* THE TASK *
Determine how many lines of the entries include the word "tout", and report that number with no further text.

^^^^^^^^

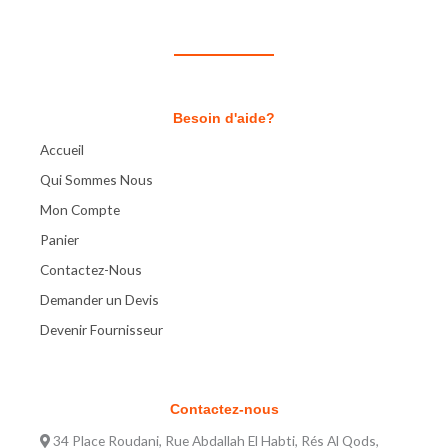
Besoin d'aide?
Accueil
Qui Sommes Nous
Mon Compte
Panier
Contactez-Nous
Demander un Devis
Devenir Fournisseur
Contactez-nous
34 Place Roudani, Rue Abdallah El Habti, Rés Al Qods,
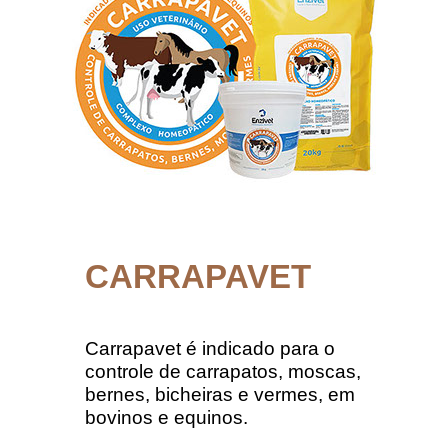
CARRAPAVET
Carrapavet é indicado para o
controle de carrapatos, moscas,
bernes, bicheiras e vermes, em
bovinos e equinos.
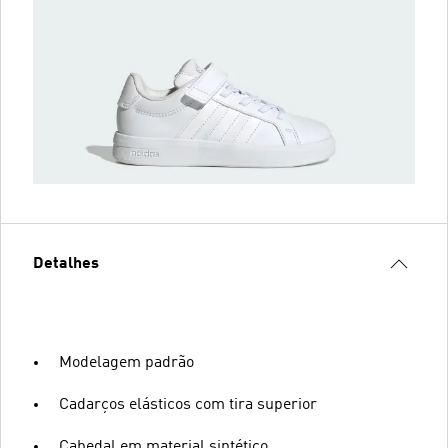
Detalhes
Modelagem padrão
Cadarços elásticos com tira superior
Cabedal em material sintético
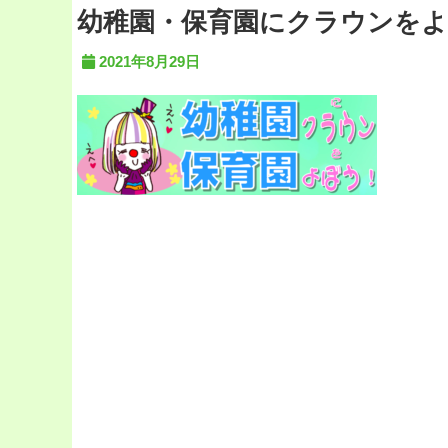
幼稚園・保育園にクラウンを
2021年8月29日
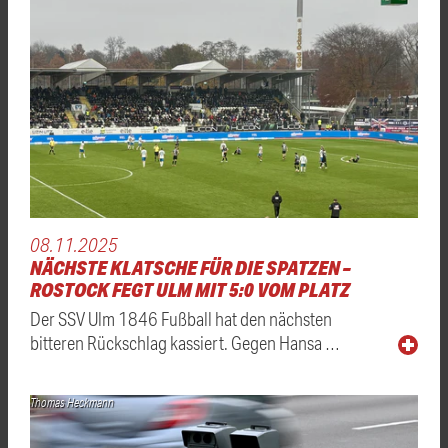
08.11.2025
NÄCHSTE KLATSCHE FÜR DIE SPATZEN –
ROSTOCK FEGT ULM MIT 5:0 VOM PLATZ
Der SSV Ulm 1846 Fußball hat den nächsten
bitteren Rückschlag kassiert. Gegen Hansa …
Thomas Heckmann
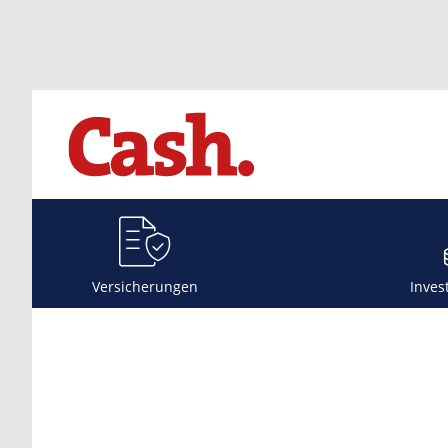
Versicherungen
Inves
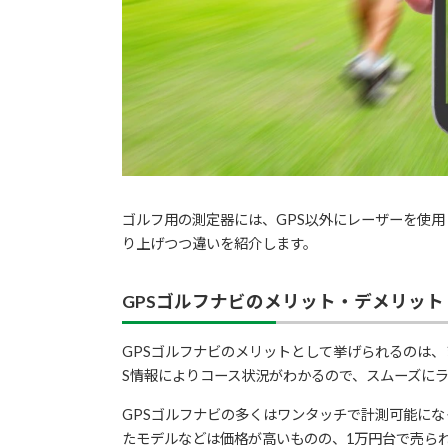
ゴルフ用の測定器には、GPS以外にレーザーを使
り上げつつ違いを紹介します。
GPS
ゴルフナビのメリット・デメリット
GPSゴルフナビのメリットとして挙げられるのは、
S情報によりコース状況がわかるので、スムーズに
GPSゴルフナビの多くはワンタッチで計測可能に
たモデルなどは価格が高いものの、1万円台で売ら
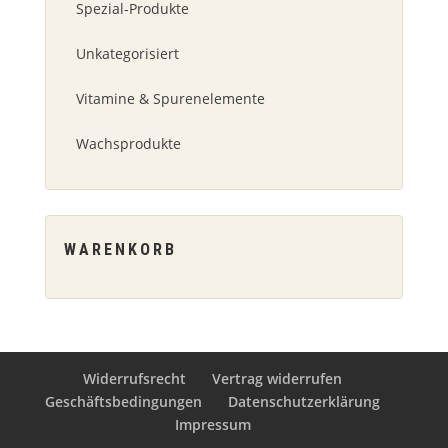
Spezial-Produkte
Unkategorisiert
Vitamine & Spurenelemente
Wachsprodukte
WARENKORB
Widerrufsrecht
Vertrag widerrufen
Geschäftsbedingungen
Datenschutzerklärung
Impressum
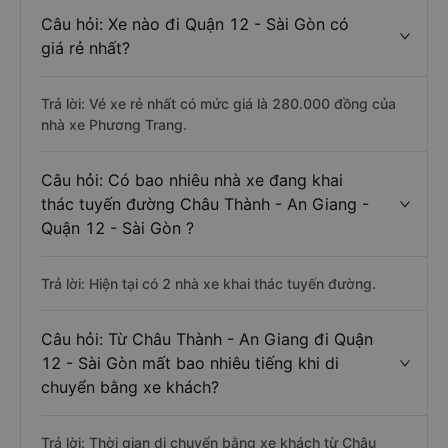
Câu hỏi: Xe nào đi Quận 12 - Sài Gòn có
giá rẻ nhất?
Trả lời: Vé xe rẻ nhất có mức giá là 280.000 đồng của
nhà xe Phương Trang.
Câu hỏi: Có bao nhiêu nhà xe đang khai
thác tuyến đường Châu Thành - An Giang -
Quận 12 - Sài Gòn ?
Trả lời: Hiện tại có 2 nhà xe khai thác tuyến đường.
Câu hỏi: Từ Châu Thành - An Giang đi Quận
12 - Sài Gòn mất bao nhiêu tiếng khi di
chuyển bằng xe khách?
Trả lời: Thời gian di chuyển bằng xe khách từ Châu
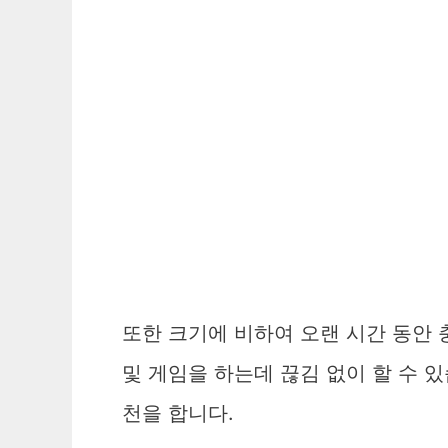
또한 크기에 비하여 오랜 시간 동안 
및 게임을 하는데 끊김 없이 할 수 있
천을 합니다.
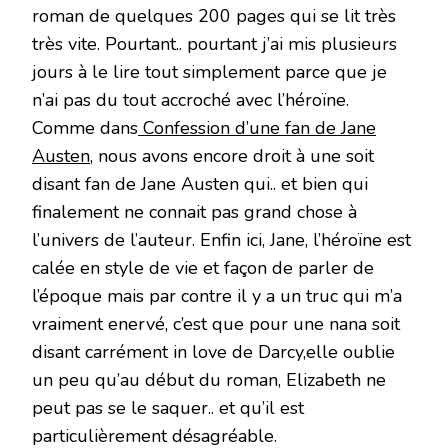
roman de quelques 200 pages qui se lit très
très vite. Pourtant.. pourtant j’ai mis plusieurs
jours à le lire tout simplement parce que je
n’ai pas du tout accroché avec l’héroïne.
Comme dans
Confession d’une fan de Jane
Austen
, nous avons encore droit à une soit
disant fan de Jane Austen qui.. et bien qui
finalement ne connait pas grand chose à
l’univers de l’auteur. Enfin ici, Jane, l’héroïne est
calée en style de vie et façon de parler de
l’époque mais par contre il y a un truc qui m’a
vraiment enervé, c’est que pour une nana soit
disant carrément in love de Darcy,elle oublie
un peu qu’au début du roman, Elizabeth ne
peut pas se le saquer.. et qu’il est
particulièrement désagréable.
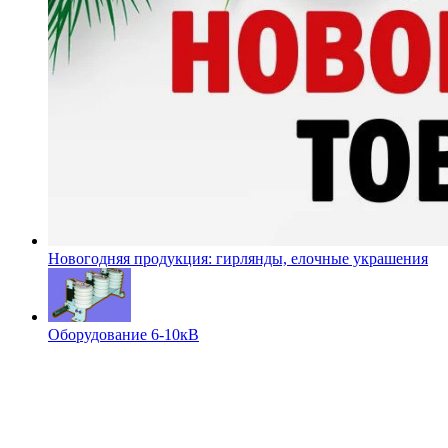
Новогодняя продукция: гирлянды, елочные украшения
Оборудование 6-10кВ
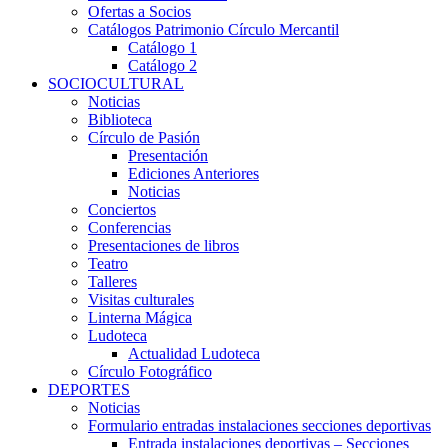
Ofertas a Socios
Catálogos Patrimonio Círculo Mercantil
Catálogo 1
Catálogo 2
SOCIOCULTURAL
Noticias
Biblioteca
Círculo de Pasión
Presentación
Ediciones Anteriores
Noticias
Conciertos
Conferencias
Presentaciones de libros
Teatro
Talleres
Visitas culturales
Linterna Mágica
Ludoteca
Actualidad Ludoteca
Círculo Fotográfico
DEPORTES
Noticias
Formulario entradas instalaciones secciones deportivas
Entrada instalaciones deportivas – Secciones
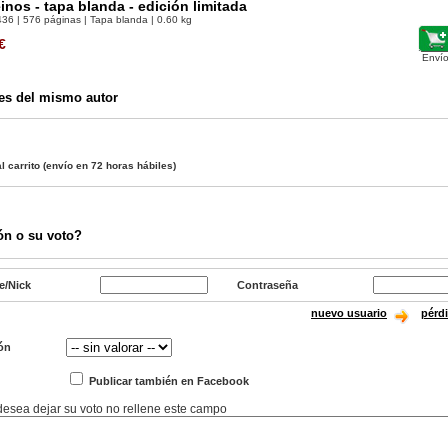
nos - tapa blanda - edición limitada
436
| 576 páginas | Tapa blanda | 0.60 kg
€
Envío
es del mismo autor
l carrito
(envío en 72 horas hábiles)
ón o su voto?
e/Nick
Contraseña
nuevo usuario
pérd
ón
Publicar también en Facebook
 desea dejar su voto no rellene este campo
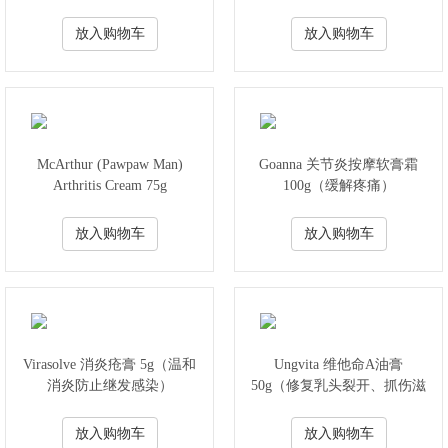
放入购物车
放入购物车
McArthur (Pawpaw Man)
Goanna 关节炎按摩软膏霜
Arthritis Cream 75g
100g（缓解疼痛）
放入购物车
放入购物车
Virasolve 消炎疮膏 5g（温和
Ungvita 维他命A油膏
消炎防止继发感染）
50g（修复乳头裂开、抓伤滋
润）
放入购物车
放入购物车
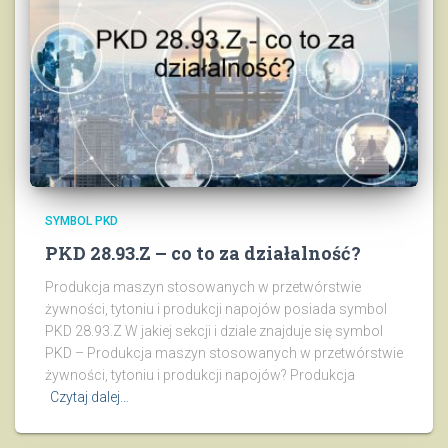
SYMBOL PKD
PKD 28.93.Z – co to za działalność?
Produkcja maszyn stosowanych w przetwórstwie
żywności, tytoniu i produkcji napojów posiada symbol
PKD 28.93.Z W jakiej sekcji i dziale znajduje się symbol
PKD – Produkcja maszyn stosowanych w przetwórstwie
żywności, tytoniu i produkcji napojów? Produkcja
Czytaj dalej…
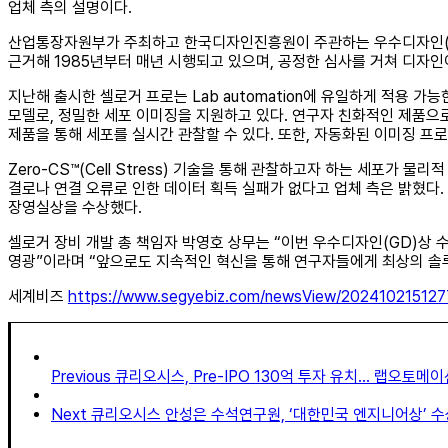
업체 측의 설명이다.
산업통장자원부가 주최하고 한국디자인진흥원이 주관하는 우수디자인(G
근거해 1985년부터 매년 시행되고 있으며, 공정한 심사를 거쳐 디자인이 
지난해 출시한 셀로거 프로는 Lab automation에 유일하게 적용 가
모델로, 정밀한 세포 이미징을 지원하고 있다. 연구자 친화적인 제품으
제품을 통해 세포를 실시간 관찰할 수 있다. 또한, 자동화된 이미징 프
Zero-CS™(Cell Stress) 기술을 통해 관찰하고자 하는 세포가 
결로나 연결 오류로 인한 데이터 획득 실패가 없다고 업체 측은 밝혔다.
장영실상을 수상했다.
셀로거 장비 개발 총 책임자 박영호 상무는 “이번 우수디자인(GD)상
영광”이라며 “앞으로도 지속적인 혁신을 통해 연구자들에게 최상의 솔
세계비즈
https://www.segyebiz.com/newsView/202410215127
Previous
큐리오시스, Pre-IPO 130억 투자 유치… 랩오토메
Next
큐리오시스 안성은 수석연구원, ‘대한민국 엔지니어상’ 수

^^^^^^^^

* SOLUTION FOR THIS EXERCISE *
2